[I wrote this on Facebook a year ago, right after Fidel's death, and meant to publish it here, but never did. Reading commemorations from Cuba on the first anniversary of his death, I was struck by several that spoke about Fidel's leading Cuba now, in the present tense, not the past. Then I realized I understood without even thinking about it.]
Fidel: his truth is marching on. |
Over the past few days many people have asked me what I thought of Fidel's death. I've done a few press interviews, and to my surprise, I found it difficult to formulate an answer, and I think I've finally figured out why.
I was a 7-year-old Cuban kid from a millionaire family who had no clue everything in his life would be upended by the Cuban Revolution in 1959.
And I was an increasingly rebellious Cuban exile adolescent in Florida in the late 1960s who did not recoil when he realized he was being increasingly attracted to the ideals of Fidel and Che.
I did not realize then, I could not possibly have known, that these circumstances would shape the rest of my life.
Yet they have, and they should not have. That is my reaction to the news about Fidel.
Decades ago, the Cuban revolution --and with it the figure of Fidel Castro-- should have receded from politics into history. It took 20 years, give or take, for the United States to accept the reality of the other great revolutions of the 20th Century, the Russian, the Chinese and Vietnamese.
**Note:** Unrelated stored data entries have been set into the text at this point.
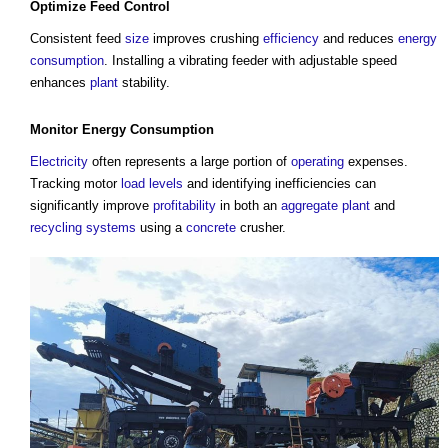
Optimize Feed
Control
Consistent feed
size
improves crushing
efficiency
and reduces
energy
consumption
. Installing a vibrating feeder with adjustable speed
enhances
plant
stability.
Monitor
Energy Consumption
Electricity
often represents a large portion of
operating
expenses.
Tracking motor
load
levels
and identifying inefficiencies can
significantly improve
profitability
in both an
aggregate
plant
and
recycling
systems
using a
concrete
crusher.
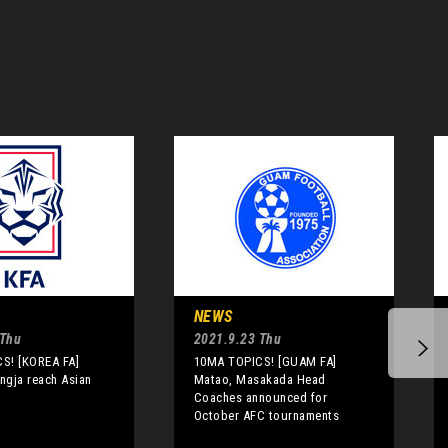
NEWS
 Thu
2021.9.23 Thu
S! [KOREA FA]
10MA TOPICS! [GUAM FA]
ngja reach Asian
Matao, Masakada Head
Coaches announced for
October AFC tournaments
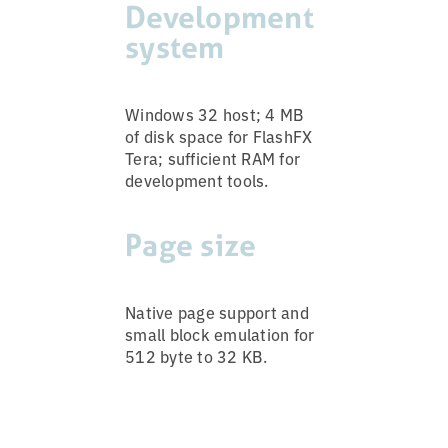
Development
system
Windows 32 host; 4 MB
of disk space for FlashFX
Tera; sufficient RAM for
development tools.
Page size
Native page support and
small block emulation for
512 byte to 32 KB.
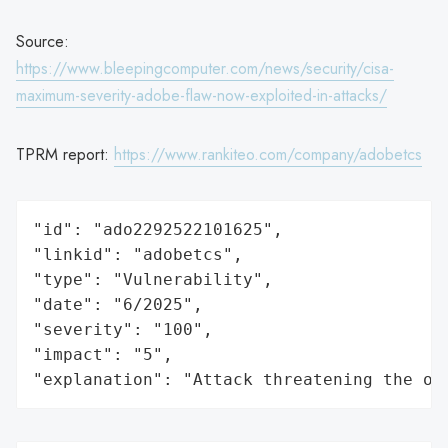
Source:
https://www.bleepingcomputer.com/news/security/cisa-
maximum-severity-adobe-flaw-now-exploited-in-attacks/
TPRM report:
https://www.rankiteo.com/company/adobetcs
"id": "ado2292522101625",

"linkid": "adobetcs",

"type": "Vulnerability",

"date": "6/2025",

"severity": "100",

"impact": "5",

"explanation": "Attack threatening the or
The old disputes were negotiated and settled: "borrón y cuenta nueva," we Cubans say, wipe the slate clean and start over.
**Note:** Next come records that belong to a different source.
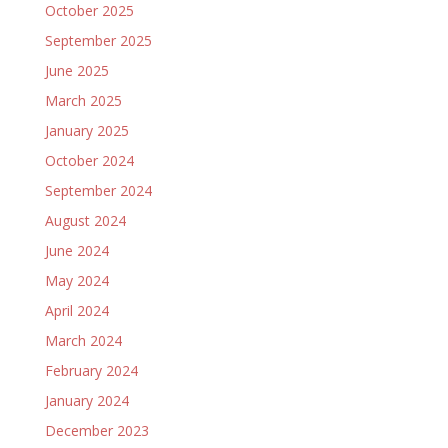
October 2025
September 2025
June 2025
March 2025
January 2025
October 2024
September 2024
August 2024
June 2024
May 2024
April 2024
March 2024
February 2024
January 2024
December 2023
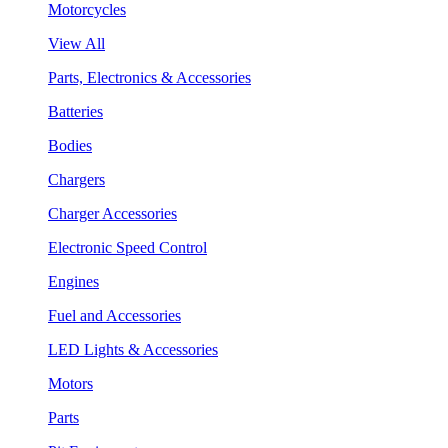
Motorcycles
View All
Parts, Electronics & Accessories
Batteries
Bodies
Chargers
Charger Accessories
Electronic Speed Control
Engines
Fuel and Accessories
LED Lights & Accessories
Motors
Parts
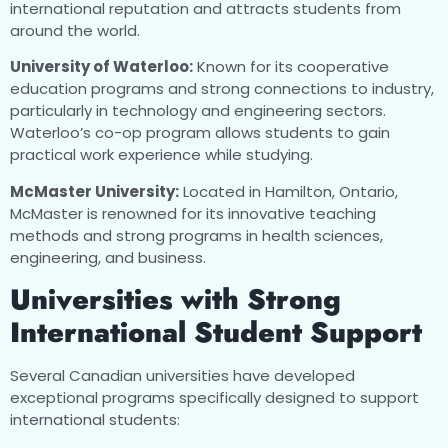
international reputation and attracts students from
around the world.
University of Waterloo:
Known for its cooperative
education programs and strong connections to industry,
particularly in technology and engineering sectors.
Waterloo’s co-op program allows students to gain
practical work experience while studying.
McMaster University:
Located in Hamilton, Ontario,
McMaster is renowned for its innovative teaching
methods and strong programs in health sciences,
engineering, and business.
Universities with Strong
International Student Support
Several Canadian universities have developed
exceptional programs specifically designed to support
international students:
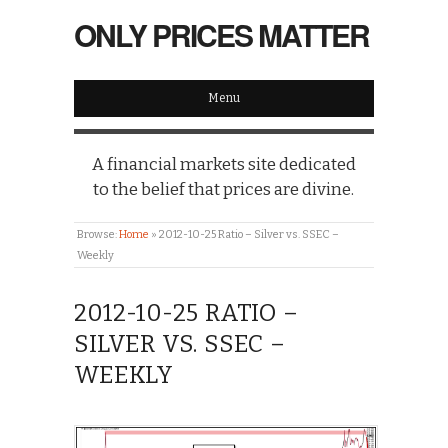
ONLY PRICES MATTER
Menu
A financial markets site dedicated
to the belief that prices are divine.
Browse:
Home
»
2012-10-25 Ratio – Silver vs. SSEC –
Weekly
2012-10-25 RATIO –
SILVER VS. SSEC –
WEEKLY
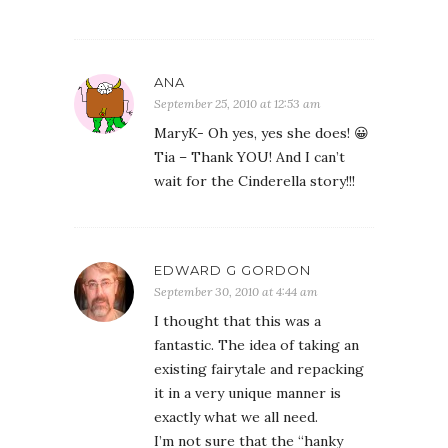
ANA
September 25, 2010 at 12:53 am
MaryK- Oh yes, yes she does! 😀
Tia – Thank YOU! And I can’t
wait for the Cinderella story!!!
EDWARD G GORDON
September 30, 2010 at 4:44 am
I thought that this was a
fantastic. The idea of taking an
existing fairytale and repacking
it in a very unique manner is
exactly what we all need.
I’m not sure that the “hanky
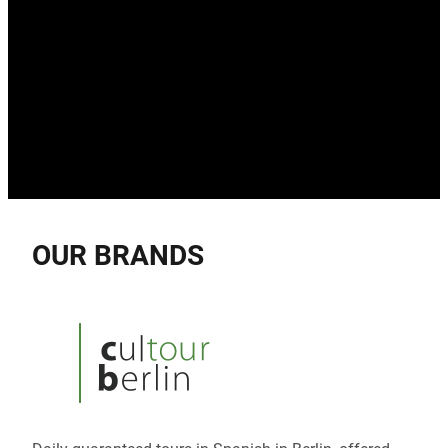
OUR BRANDS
But it never happened with Cuba.
Donald Trump will become the twelfth American head of state to preside over the economic blockade Eisenhower initiated as part of the preparations for the Bay of Pigs invasion.
Yet the great majority of those that fought at the Bay of Pigs are now dead. Those of us who have even the vaguest childhood memories of those days are now on Medicare. Isn't it time to let go?
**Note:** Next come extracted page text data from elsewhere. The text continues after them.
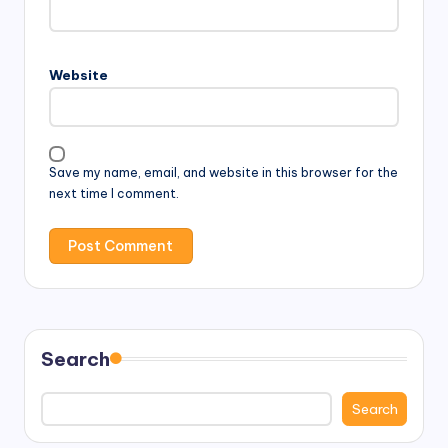
Website
Save my name, email, and website in this browser for the
next time I comment.
Search
Search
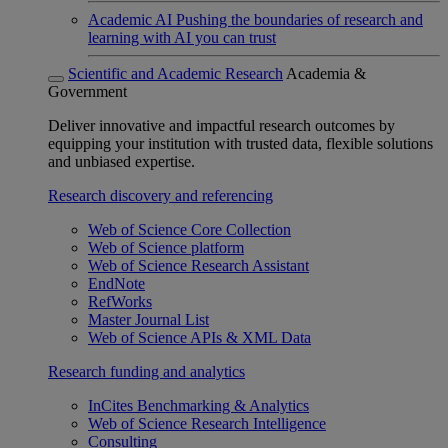
Academic AI
Pushing the boundaries of research and
learning with AI you can trust
Scientific and Academic Research
Academia &
Government
Deliver innovative and impactful research outcomes by
equipping your institution with trusted data, flexible solutions
and unbiased expertise.
Research discovery and referencing
Web of Science Core Collection
Web of Science platform
Web of Science Research Assistant
EndNote
RefWorks
Master Journal List
Web of Science APIs & XML Data
Research funding and analytics
InCites Benchmarking & Analytics
Web of Science Research Intelligence
Consulting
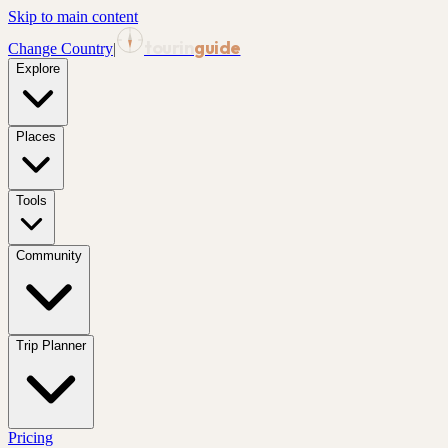
Skip to main content
tourin
guide
Change Country
|
Explore
Places
Tools
Community
Trip Planner
Pricing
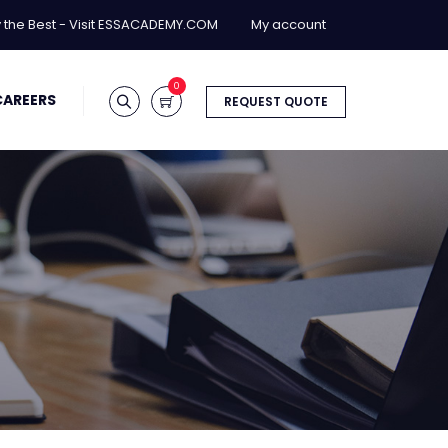
y the Best - Visit ESSACADEMY.COM
My account
0
CAREERS
REQUEST QUOTE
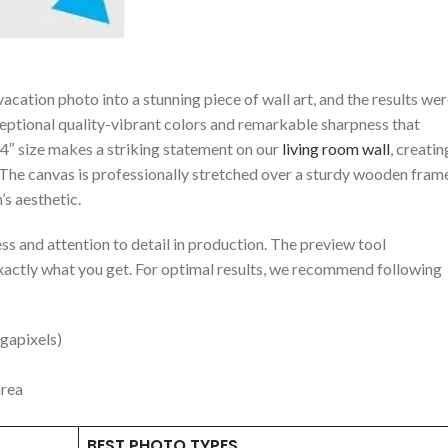
cation ‍photo into a stunning piece of wall art, and the results we
ceptional quality-vibrant colors and remarkable sharpness that
 24″ size makes a striking statement on our
living room wall
, creatin
. The ⁢canvas is professionally stretched over a sturdy wooden fram
’s aesthetic.
ss and attention to detail in production. The preview tool
exactly ​what ‍you⁢ get. For optimal results, we recommend following
gapixels)
area
BEST PHOTO TYPES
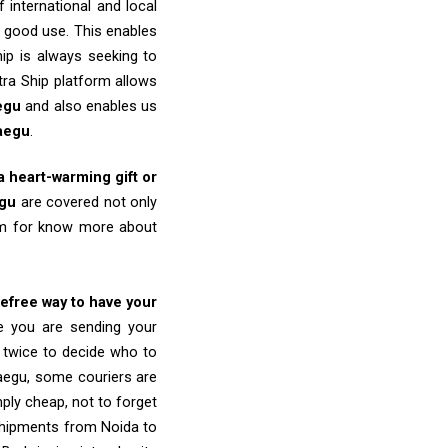
 international and local
o good use. This enables
ip is always seeking to
tra Ship platform allows
egu
and also enables us
aegu
.
 a heart-warming gift or
gu
are covered not only
eam for know more about
refree way to have your
re you are sending your
k twice to decide who to
aegu, some couriers are
imply cheap, not to forget
shipments from Noida to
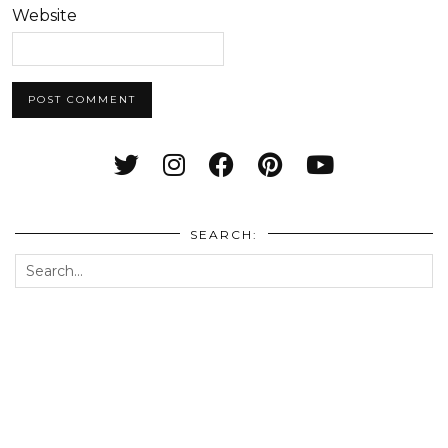
Website
SEARCH:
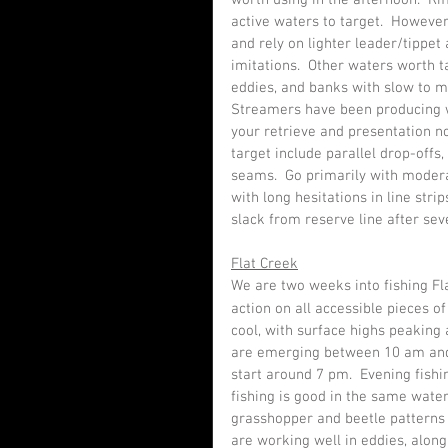
worth using in the afternoon.  Ri
active waters to target.  However, 
and rely on lighter leader/tippe
imitations.  Other waters worth 
eddies, and banks with slow to m
Streamers have been producing w
your retrieve and presentation n
target include parallel drop-offs,
seams.  Go primarily with moderat
with long hesitations in line stri
slack from reserve line after sev
Flat Creek
We are two weeks into fishing Fl
action on all accessible pieces o
cool, with surface highs peaking
are emerging between 10 am and
start around 7 pm.  Evening fishi
fishing is good in the same wate
grasshopper and beetle patterns d
are working well in eddies, alon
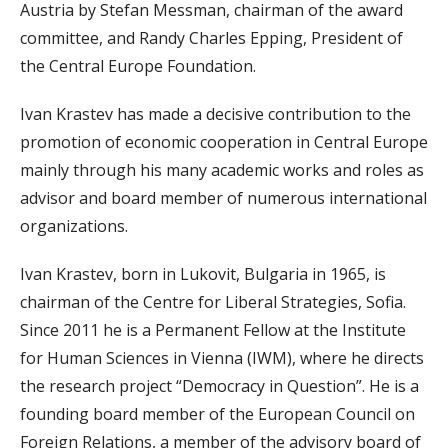
Austria by Stefan Messman, chairman of the award
committee, and Randy Charles Epping, President of
the Central Europe Foundation.
Ivan Krastev has made a decisive contribution to the
promotion of economic cooperation in Central Europe
mainly through his many academic works and roles as
advisor and board member of numerous international
organizations.
Ivan Krastev, born in Lukovit, Bulgaria in 1965, is
chairman of the Centre for Liberal Strategies, Sofia.
Since 2011 he is a Permanent Fellow at the Institute
for Human Sciences in Vienna (IWM), where he directs
the research project “Democracy in Question”. He is a
founding board member of the European Council on
Foreign Relations, a member of the advisory board of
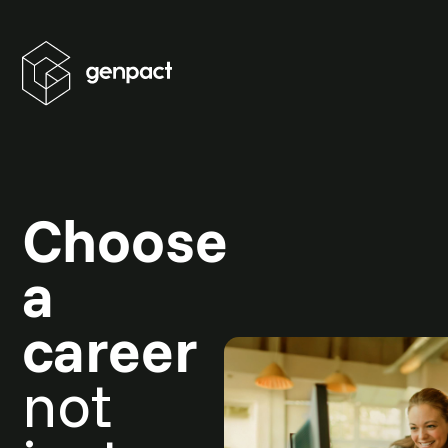
Choose
a
career
not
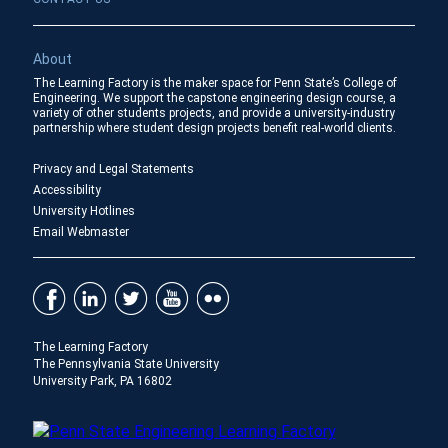
About
The Learning Factory is the maker space for Penn State’s College of
Engineering. We support the capstone engineering design course, a
variety of other students projects, and provide a university-industry
partnership where student design projects benefit real-world clients.
Privacy and Legal Statements
Accessibility
University Hotlines
Email Webmaster
The Learning Factory
The Pennsylvania State University
University Park, PA 16802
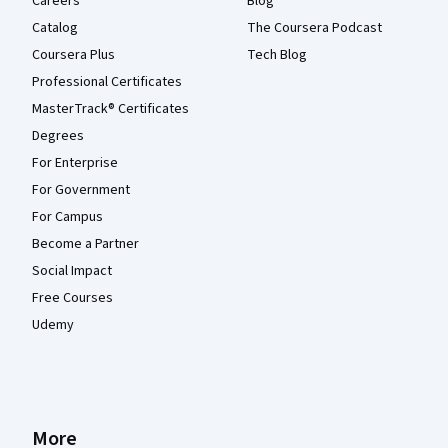
Careers
Blog
Catalog
The Coursera Podcast
Coursera Plus
Tech Blog
Professional Certificates
MasterTrack® Certificates
Degrees
For Enterprise
For Government
For Campus
Become a Partner
Social Impact
Free Courses
Udemy
More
It was time to move on decades ago. But we can't. The blockade --the economic war against Cuba-- still goes on. The forcible, violent occupation of part of Cuba's national territory still goes on. And the insistence of the Americans that they --and not Cubans-- have the right to decide Cuba's fate goes on.
What Fidel did was to head the fight for the Cuban people's right to self-determination. That, not socialism, not being pals of the Russians, not helping to wipe South African apartheid from the face of the earth, was his greatest crime.
And that crime could not have been anything but the collective crime of the Cuban Nation. So even a death certificate with his name on it cannot expiate it. And even with his body in ashes he remains in the fight.
Fidel hasn't died because the Americans won't let him. Even now, the United States will not accept that they could not break him, or the Cuban people. And until they do accept it, Fidel will remain part of the fight.
Even in death, he remains unforgiven. The battle he fought, that he dedicated his life to, remains unresolved. His people, the Cuban people, remain undefeated.
Some day I will reflect on Fidel's death, perhaps in mourning of his passing or in celebration of his life. But that day will come when the battle he still leads is won.